Also thanks to the grant money, the Learning Center started this year with a budget increase of around $12,000. All tutoring services for about 50 subjects including individual tutoring are now free. Last year, students had to pay for tutoring or find their own groups
Finding a small group was difficult for some students, Karl said. Some students schedules didn’t fit with others and some students were shy of reaching out to other students, she said.
“That just didn’t seem fair, it didn’t seem right,” Karl said. “There were too many hoops for students to jump through.”
Huerta thinks the fact that all these roadblocks stopped a lot of students from getting tutoring.
The Learning Center opened in 1998 and was located in house 71, then moved to the library basement in 2009. Though all tutoring services were transferred to the library ground floor, few staff offices remain in the basement.
In the past tutors had little or no training and were also hired or laid off based on demand. Karl said in the past they would hire many tutors, many of them were getting very few hours and it didn’t make sense to train them.

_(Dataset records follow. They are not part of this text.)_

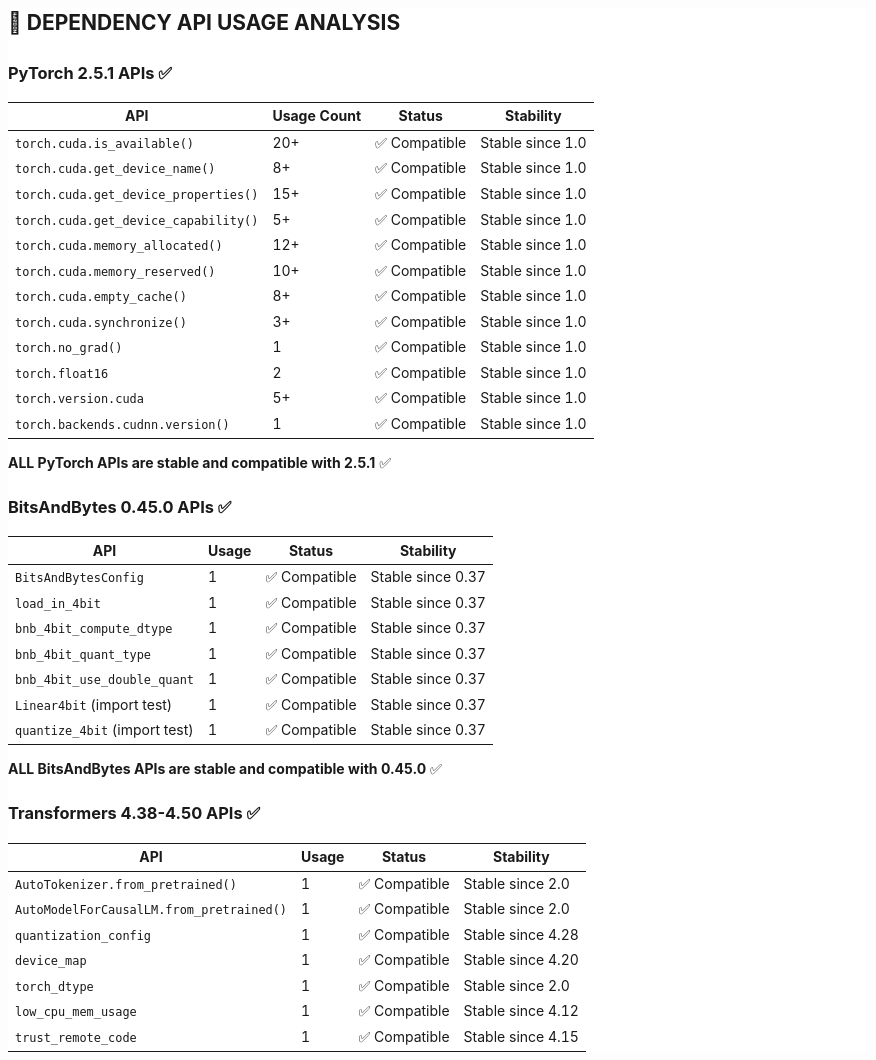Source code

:## 🔧 DEPENDENCY API USAGE ANALYSIS

### **PyTorch 2.5.1 APIs** ✅

| API | Usage Count | Status | Stability |
|-----|-------------|--------|-----------|
| `torch.cuda.is_available()` | 20+ | ✅ Compatible | Stable since 1.0 |
| `torch.cuda.get_device_name()` | 8+ | ✅ Compatible | Stable since 1.0 |
| `torch.cuda.get_device_properties()` | 15+ | ✅ Compatible | Stable since 1.0 |
| `torch.cuda.get_device_capability()` | 5+ | ✅ Compatible | Stable since 1.0 |
| `torch.cuda.memory_allocated()` | 12+ | ✅ Compatible | Stable since 1.0 |
| `torch.cuda.memory_reserved()` | 10+ | ✅ Compatible | Stable since 1.0 |
| `torch.cuda.empty_cache()` | 8+ | ✅ Compatible | Stable since 1.0 |
| `torch.cuda.synchronize()` | 3+ | ✅ Compatible | Stable since 1.0 |
| `torch.no_grad()` | 1 | ✅ Compatible | Stable since 1.0 |
| `torch.float16` | 2 | ✅ Compatible | Stable since 1.0 |
| `torch.version.cuda` | 5+ | ✅ Compatible | Stable since 1.0 |
| `torch.backends.cudnn.version()` | 1 | ✅ Compatible | Stable since 1.0 |

**ALL PyTorch APIs are stable and compatible with 2.5.1** ✅

### **BitsAndBytes 0.45.0 APIs** ✅

| API | Usage | Status | Stability |
|-----|-------|--------|-----------|
| `BitsAndBytesConfig` | 1 | ✅ Compatible | Stable since 0.37 |
| `load_in_4bit` | 1 | ✅ Compatible | Stable since 0.37 |
| `bnb_4bit_compute_dtype` | 1 | ✅ Compatible | Stable since 0.37 |
| `bnb_4bit_quant_type` | 1 | ✅ Compatible | Stable since 0.37 |
| `bnb_4bit_use_double_quant` | 1 | ✅ Compatible | Stable since 0.37 |
| `Linear4bit` (import test) | 1 | ✅ Compatible | Stable since 0.37 |
| `quantize_4bit` (import test) | 1 | ✅ Compatible | Stable since 0.37 |

**ALL BitsAndBytes APIs are stable and compatible with 0.45.0** ✅

### **Transformers 4.38-4.50 APIs** ✅

| API | Usage | Status | Stability |
|-----|-------|--------|-----------|
| `AutoTokenizer.from_pretrained()` | 1 | ✅ Compatible | Stable since 2.0 |
| `AutoModelForCausalLM.from_pretrained()` | 1 | ✅ Compatible | Stable since 2.0 |
| `quantization_config` | 1 | ✅ Compatible | Stable since 4.28 |
| `device_map` | 1 | ✅ Compatible | Stable since 4.20 |
| `torch_dtype` | 1 | ✅ Compatible | Stable since 2.0 |
| `low_cpu_mem_usage` | 1 | ✅ Compatible | Stable since 4.12 |
| `trust_remote_code` | 1 | ✅ Compatible | Stable since 4.15 |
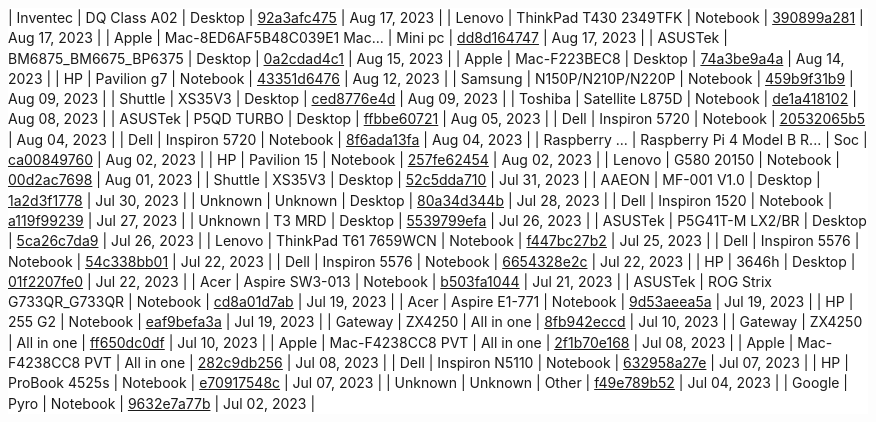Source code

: | Inventec      | DQ Class A02                | Desktop     | [92a3afc475](https://linux-hardware.org/?probe=92a3afc475) | Aug 17, 2023 |
| Lenovo        | ThinkPad T430 2349TFK       | Notebook    | [390899a281](https://linux-hardware.org/?probe=390899a281) | Aug 17, 2023 |
| Apple         | Mac-8ED6AF5B48C039E1 Mac... | Mini pc     | [dd8d164747](https://linux-hardware.org/?probe=dd8d164747) | Aug 17, 2023 |
| ASUSTek       | BM6875_BM6675_BP6375        | Desktop     | [0a2cdad4c1](https://linux-hardware.org/?probe=0a2cdad4c1) | Aug 15, 2023 |
| Apple         | Mac-F223BEC8                | Desktop     | [74a3be9a4a](https://linux-hardware.org/?probe=74a3be9a4a) | Aug 14, 2023 |
| HP            | Pavilion g7                 | Notebook    | [43351d6476](https://linux-hardware.org/?probe=43351d6476) | Aug 12, 2023 |
| Samsung       | N150P/N210P/N220P           | Notebook    | [459b9f31b9](https://linux-hardware.org/?probe=459b9f31b9) | Aug 09, 2023 |
| Shuttle       | XS35V3                      | Desktop     | [ced8776e4d](https://linux-hardware.org/?probe=ced8776e4d) | Aug 09, 2023 |
| Toshiba       | Satellite L875D             | Notebook    | [de1a418102](https://linux-hardware.org/?probe=de1a418102) | Aug 08, 2023 |
| ASUSTek       | P5QD TURBO                  | Desktop     | [ffbbe60721](https://linux-hardware.org/?probe=ffbbe60721) | Aug 05, 2023 |
| Dell          | Inspiron 5720               | Notebook    | [20532065b5](https://linux-hardware.org/?probe=20532065b5) | Aug 04, 2023 |
| Dell          | Inspiron 5720               | Notebook    | [8f6ada13fa](https://linux-hardware.org/?probe=8f6ada13fa) | Aug 04, 2023 |
| Raspberry ... | Raspberry Pi 4 Model B R... | Soc         | [ca00849760](https://linux-hardware.org/?probe=ca00849760) | Aug 02, 2023 |
| HP            | Pavilion 15                 | Notebook    | [257fe62454](https://linux-hardware.org/?probe=257fe62454) | Aug 02, 2023 |
| Lenovo        | G580 20150                  | Notebook    | [00d2ac7698](https://linux-hardware.org/?probe=00d2ac7698) | Aug 01, 2023 |
| Shuttle       | XS35V3                      | Desktop     | [52c5dda710](https://linux-hardware.org/?probe=52c5dda710) | Jul 31, 2023 |
| AAEON         | MF-001 V1.0                 | Desktop     | [1a2d3f1778](https://linux-hardware.org/?probe=1a2d3f1778) | Jul 30, 2023 |
| Unknown       | Unknown                     | Desktop     | [80a34d344b](https://linux-hardware.org/?probe=80a34d344b) | Jul 28, 2023 |
| Dell          | Inspiron 1520               | Notebook    | [a119f99239](https://linux-hardware.org/?probe=a119f99239) | Jul 27, 2023 |
| Unknown       | T3 MRD                      | Desktop     | [5539799efa](https://linux-hardware.org/?probe=5539799efa) | Jul 26, 2023 |
| ASUSTek       | P5G41T-M LX2/BR             | Desktop     | [5ca26c7da9](https://linux-hardware.org/?probe=5ca26c7da9) | Jul 26, 2023 |
| Lenovo        | ThinkPad T61 7659WCN        | Notebook    | [f447bc27b2](https://linux-hardware.org/?probe=f447bc27b2) | Jul 25, 2023 |
| Dell          | Inspiron 5576               | Notebook    | [54c338bb01](https://linux-hardware.org/?probe=54c338bb01) | Jul 22, 2023 |
| Dell          | Inspiron 5576               | Notebook    | [6654328e2c](https://linux-hardware.org/?probe=6654328e2c) | Jul 22, 2023 |
| HP            | 3646h                       | Desktop     | [01f2207fe0](https://linux-hardware.org/?probe=01f2207fe0) | Jul 22, 2023 |
| Acer          | Aspire SW3-013              | Notebook    | [b503fa1044](https://linux-hardware.org/?probe=b503fa1044) | Jul 21, 2023 |
| ASUSTek       | ROG Strix G733QR_G733QR     | Notebook    | [cd8a01d7ab](https://linux-hardware.org/?probe=cd8a01d7ab) | Jul 19, 2023 |
| Acer          | Aspire E1-771               | Notebook    | [9d53aeea5a](https://linux-hardware.org/?probe=9d53aeea5a) | Jul 19, 2023 |
| HP            | 255 G2                      | Notebook    | [eaf9befa3a](https://linux-hardware.org/?probe=eaf9befa3a) | Jul 19, 2023 |
| Gateway       | ZX4250                      | All in one  | [8fb942eccd](https://linux-hardware.org/?probe=8fb942eccd) | Jul 10, 2023 |
| Gateway       | ZX4250                      | All in one  | [ff650dc0df](https://linux-hardware.org/?probe=ff650dc0df) | Jul 10, 2023 |
| Apple         | Mac-F4238CC8 PVT            | All in one  | [2f1b70e168](https://linux-hardware.org/?probe=2f1b70e168) | Jul 08, 2023 |
| Apple         | Mac-F4238CC8 PVT            | All in one  | [282c9db256](https://linux-hardware.org/?probe=282c9db256) | Jul 08, 2023 |
| Dell          | Inspiron N5110              | Notebook    | [632958a27e](https://linux-hardware.org/?probe=632958a27e) | Jul 07, 2023 |
| HP            | ProBook 4525s               | Notebook    | [e70917548c](https://linux-hardware.org/?probe=e70917548c) | Jul 07, 2023 |
| Unknown       | Unknown                     | Other       | [f49e789b52](https://linux-hardware.org/?probe=f49e789b52) | Jul 04, 2023 |
| Google        | Pyro                        | Notebook    | [9632e7a77b](https://linux-hardware.org/?probe=9632e7a77b) | Jul 02, 2023 |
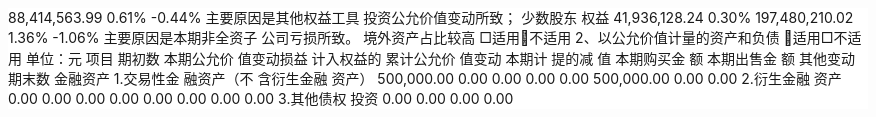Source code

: 88,414,563.99
0.61%
-0.44%
主要原因是其他权益工具
投资公允价值变动所致；
少数股东
权益
41,936,128.24
0.30%
197,480,210.02
1.36%
-1.06%
主要原因是本期非全资子
公司亏损所致。
境外资产占比较高
□适用不适用
2、以公允价值计量的资产和负债
适用□不适用
单位：元
项目
期初数
本期公允价
值变动损益
计入权益的
累计公允价
值变动
本期计
提的减
值
本期购买金
额
本期出售金
额
其他变动
期末数
金融资产
1.交易性金
融资产（不
含衍生金融
资产）
500,000.00
0.00
0.00
0.00
0.00
500,000.00
0.00
0.00
2.衍生金融
资产
0.00
0.00
0.00
0.00
0.00
0.00
0.00
0.00
3.其他债权
投资
0.00
0.00
0.00
0.00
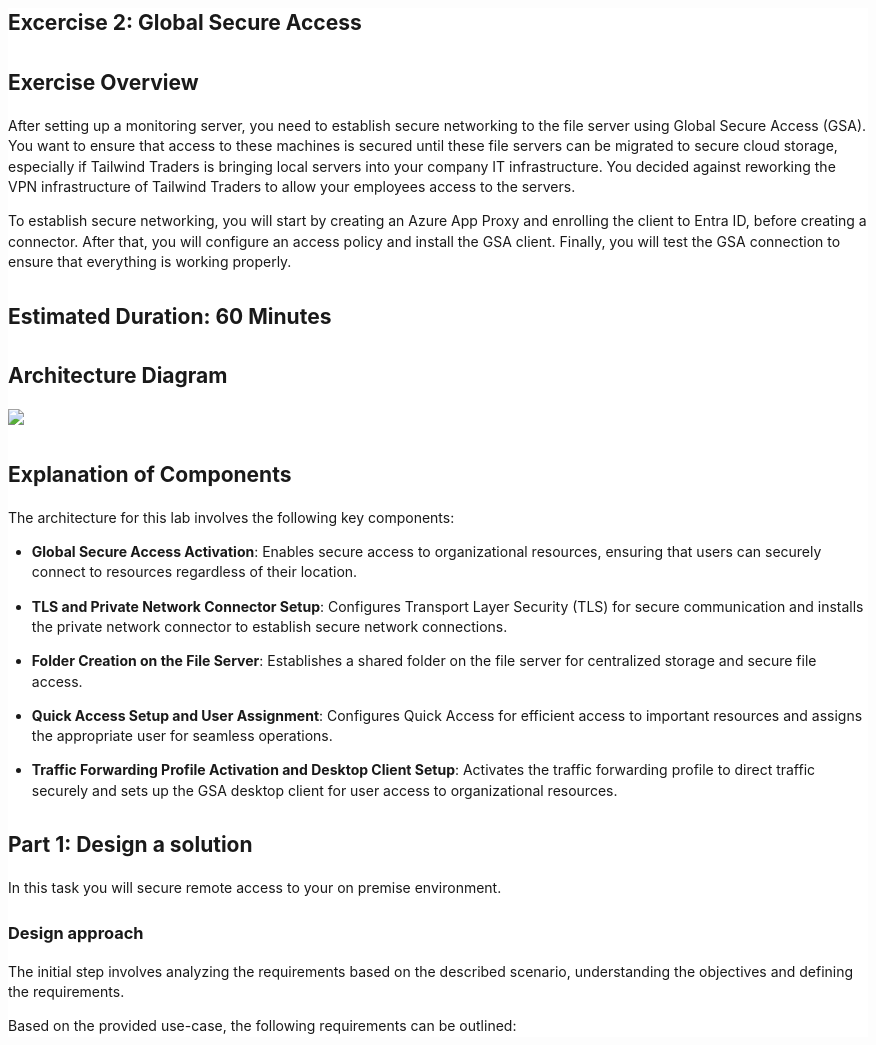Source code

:## Excercise 2: Global Secure Access

## Exercise Overview
After setting up a monitoring server, you need to establish secure networking to the file server using Global Secure Access (GSA). You want to ensure that access to these machines is secured until these file servers can be migrated to secure cloud storage, especially if Tailwind Traders is bringing local servers into your company IT infrastructure. You decided against reworking the VPN infrastructure of Tailwind Traders to allow your employees access to the servers. 

To establish secure networking, you will start by creating an Azure App Proxy and enrolling the client to Entra ID, before creating a connector. After that, you will configure an access policy and install the GSA client. Finally, you will test the GSA connection to ensure that everything is working properly.

## Estimated Duration: 60 Minutes

## Architecture Diagram

 ![](../media/lab4/lab4ex2.png)

## Explanation of Components

The architecture for this lab involves the following key components:  

- **Global Secure Access Activation**: Enables secure access to organizational resources, ensuring that users can securely connect to resources regardless of their location.  

- **TLS and Private Network Connector Setup**: Configures Transport Layer Security (TLS) for secure communication and installs the private network connector to establish secure network connections.  

- **Folder Creation on the File Server**: Establishes a shared folder on the file server for centralized storage and secure file access.  

- **Quick Access Setup and User Assignment**: Configures Quick Access for efficient access to important resources and assigns the appropriate user for seamless operations.   

- **Traffic Forwarding Profile Activation and Desktop Client Setup**: Activates the traffic forwarding profile to direct traffic securely and sets up the GSA desktop client for user access to organizational resources.  

## Part 1: Design a solution

In this task you will secure remote access to your on premise environment.

### Design approach

The initial step involves analyzing the requirements based on the described scenario, understanding the objectives and defining the requirements.

Based on the provided use-case, the following requirements can be outlined:
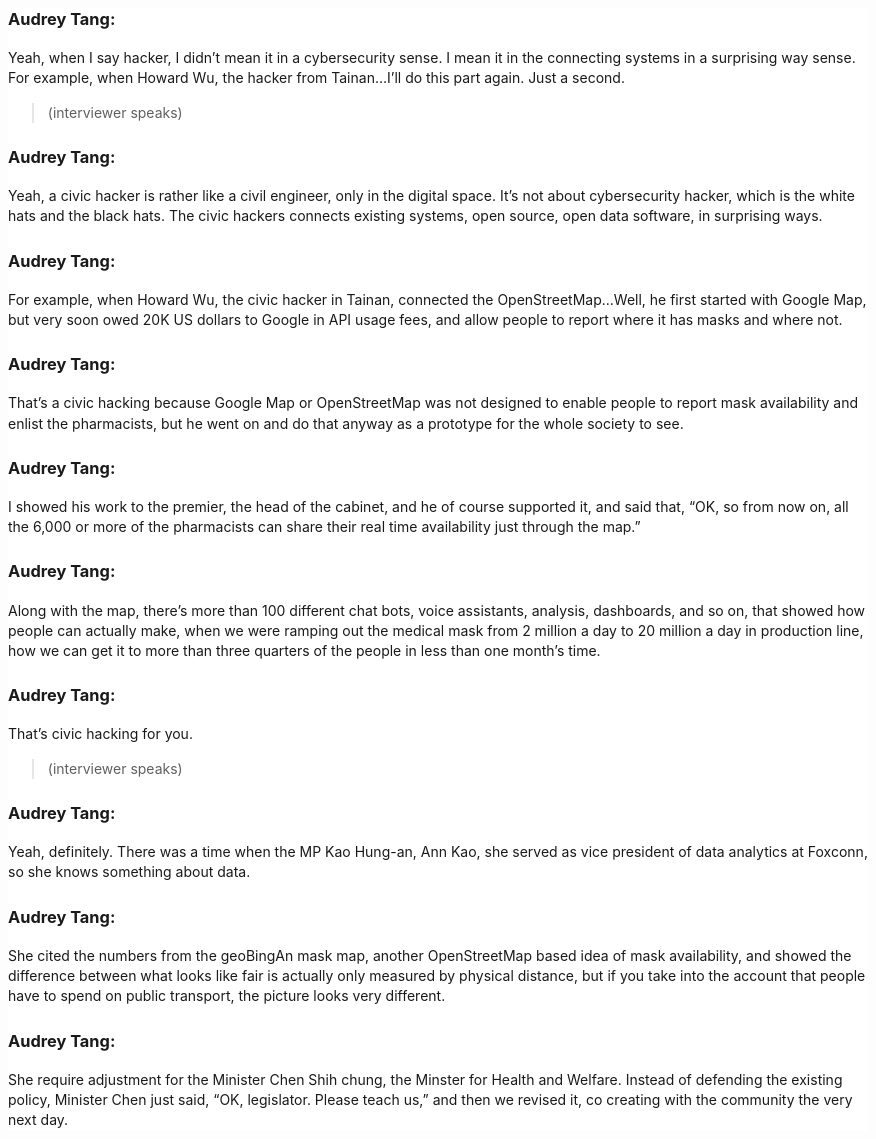 ### Audrey Tang:
Yeah, when I say hacker, I didn’t mean it in a cybersecurity sense. I mean it in the connecting systems in a surprising way sense. For example, when Howard Wu, the hacker from Tainan…I’ll do this part again. Just a second.

> (interviewer speaks)

### Audrey Tang:
Yeah, a civic hacker is rather like a civil engineer, only in the digital space. It’s not about cybersecurity hacker, which is the white hats and the black hats. The civic hackers connects existing systems, open source, open data software, in surprising ways.

### Audrey Tang:
For example, when Howard Wu, the civic hacker in Tainan, connected the OpenStreetMap…Well, he first started with Google Map, but very soon owed 20K US dollars to Google in API usage fees, and allow people to report where it has masks and where not.

### Audrey Tang:
That’s a civic hacking because Google Map or OpenStreetMap was not designed to enable people to report mask availability and enlist the pharmacists, but he went on and do that anyway as a prototype for the whole society to see.

### Audrey Tang:
I showed his work to the premier, the head of the cabinet, and he of course supported it, and said that, “OK, so from now on, all the 6,000 or more of the pharmacists can share their real time availability just through the map.”

### Audrey Tang:
Along with the map, there’s more than 100 different chat bots, voice assistants, analysis, dashboards, and so on, that showed how people can actually make, when we were ramping out the medical mask from 2 million a day to 20 million a day in production line, how we can get it to more than three quarters of the people in less than one month’s time.

### Audrey Tang:
That’s civic hacking for you.

> (interviewer speaks)

### Audrey Tang:
Yeah, definitely. There was a time when the MP Kao Hung-an, Ann Kao, she served as vice president of data analytics at Foxconn, so she knows something about data.

### Audrey Tang:
She cited the numbers from the geoBingAn mask map, another OpenStreetMap based idea of mask availability, and showed the difference between what looks like fair is actually only measured by physical distance, but if you take into the account that people have to spend on public transport, the picture looks very different.

### Audrey Tang:
She require adjustment for the Minister Chen Shih chung, the Minster for Health and Welfare. Instead of defending the existing policy, Minister Chen just said, “OK, legislator. Please teach us,” and then we revised it, co creating with the community the very next day.
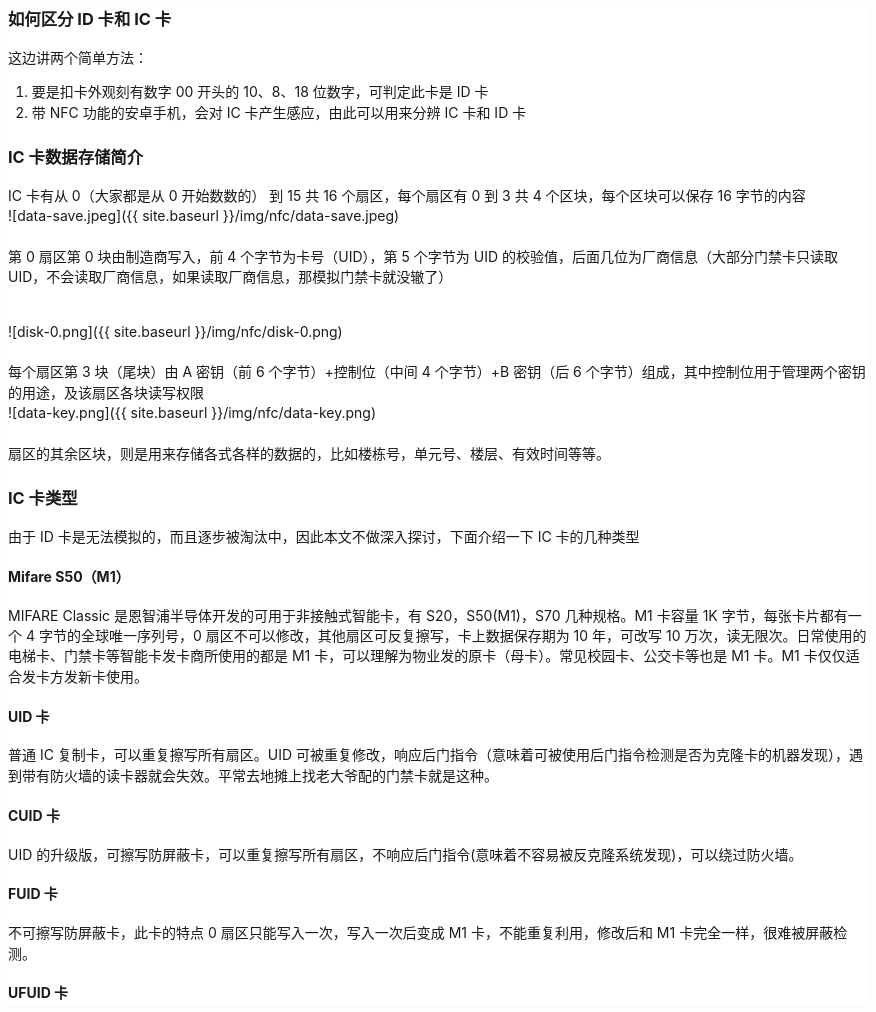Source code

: ### 如何区分 ID 卡和 IC 卡

这边讲两个简单方法：

1. 要是扣卡外观刻有数字 00 开头的 10、8、18 位数字，可判定此卡是 ID 卡
1. 带 NFC 功能的安卓手机，会对 IC 卡产生感应，由此可以用来分辨 IC 卡和 ID 卡

### IC 卡数据存储简介

IC 卡有从 0（大家都是从 0 开始数数的） 到 15 共 16 个扇区，每个扇区有 0 到 3 共 4 个区块，每个区块可以保存 16 字节的内容
<br />
![data-save.jpeg]({{  site.baseurl }}/img/nfc/data-save.jpeg)
<br />
<br />
第 0 扇区第 0 块由制造商写入，前 4 个字节为卡号（UID），第 5 个字节为 UID 的校验值，后面几位为厂商信息（大部分门禁卡只读取 UID，不会读取厂商信息，如果读取厂商信息，那模拟门禁卡就没辙了）

<br />
![disk-0.png]({{  site.baseurl }}/img/nfc/disk-0.png)
<br />
<br />
每个扇区第 3 块（尾块）由 A 密钥（前 6 个字节）+控制位（中间 4 个字节）+B 密钥（后 6 个字节）组成，其中控制位用于管理两个密钥的用途，及该扇区各块读写权限

<br />
![data-key.png]({{  site.baseurl }}/img/nfc/data-key.png)
<br />
<br />
扇区的其余区块，则是用来存储各式各样的数据的，比如楼栋号，单元号、楼层、有效时间等等。

### IC 卡类型

由于 ID 卡是无法模拟的，而且逐步被淘汰中，因此本文不做深入探讨，下面介绍一下 IC 卡的几种类型

#### **Mifare S50（M1）**

MIFARE Classic 是恩智浦半导体开发的可用于非接触式智能卡，有 S20，S50(M1)，S70 几种规格。M1 卡容量 1K 字节，每张卡片都有一个 4 字节的全球唯一序列号，0 扇区不可以修改，其他扇区可反复擦写，卡上数据保存期为 10 年，可改写 10 万次，读无限次。日常使用的电梯卡、门禁卡等智能卡发卡商所使用的都是 M1 卡，可以理解为物业发的原卡（母卡）。常见校园卡、公交卡等也是 M1 卡。M1 卡仅仅适合发卡方发新卡使用。

#### UID 卡

普通 IC 复制卡，可以重复擦写所有扇区。UID 可被重复修改，响应后门指令（意味着可被使用后门指令检测是否为克隆卡的机器发现），遇到带有防火墙的读卡器就会失效。平常去地摊上找老大爷配的门禁卡就是这种。

#### CUID 卡

UID 的升级版，可擦写防屏蔽卡，可以重复擦写所有扇区，不响应后门指令(意味着不容易被反克隆系统发现)，可以绕过防火墙。

#### FUID 卡

不可擦写防屏蔽卡，此卡的特点 0 扇区只能写入一次，写入一次后变成 M1 卡，不能重复利用，修改后和 M1 卡完全一样，很难被屏蔽检测。

#### UFUID 卡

“Some of them didn’t get the very best training because we didn’t have the funds to train them well,” Karl said. “The grant allowed us to increase training for our tutors.”
This year, the center employed 85 tutors, compared to 110 tutors last year. All tutors are a part of the California State University Employees Union – Unit 11.
“We’ve been trying to be more systematic about not just having quantity in terms of tutors, but having tutors who are well-trained who have enough hours,” said Karl.
Although the Math, Science and General tutoring labs fall under the umbrella of the Learning Center. In the past, they were located in different locations throughout the library. The Math tutoring lab was on the second floor of the library while the other tutoring was in the basement.
“The Math tutoring was all the way up on the second floor of the library, not a lot of people knew about the Math tutoring lab,” Davidson said. “It was also a smaller more confined space.”
Now they’re all situated in the same area, making tutoring more accessible for students. The new tutoring hub has become a one-stop-shop for tutoring.
“It’s much more helpful and easier to have the two places together,” Huerta said.
The HSI grant which helped fund the Learning Center’s expansion and reforms were awarded to HSU and divided over five years.
Though the improvements made are great, they aren’t sustainable over the long term. HSU is only receiving the HSI grant for a five-year period. When asked what will happen after five years, Karl said that’s up to the university or other grants.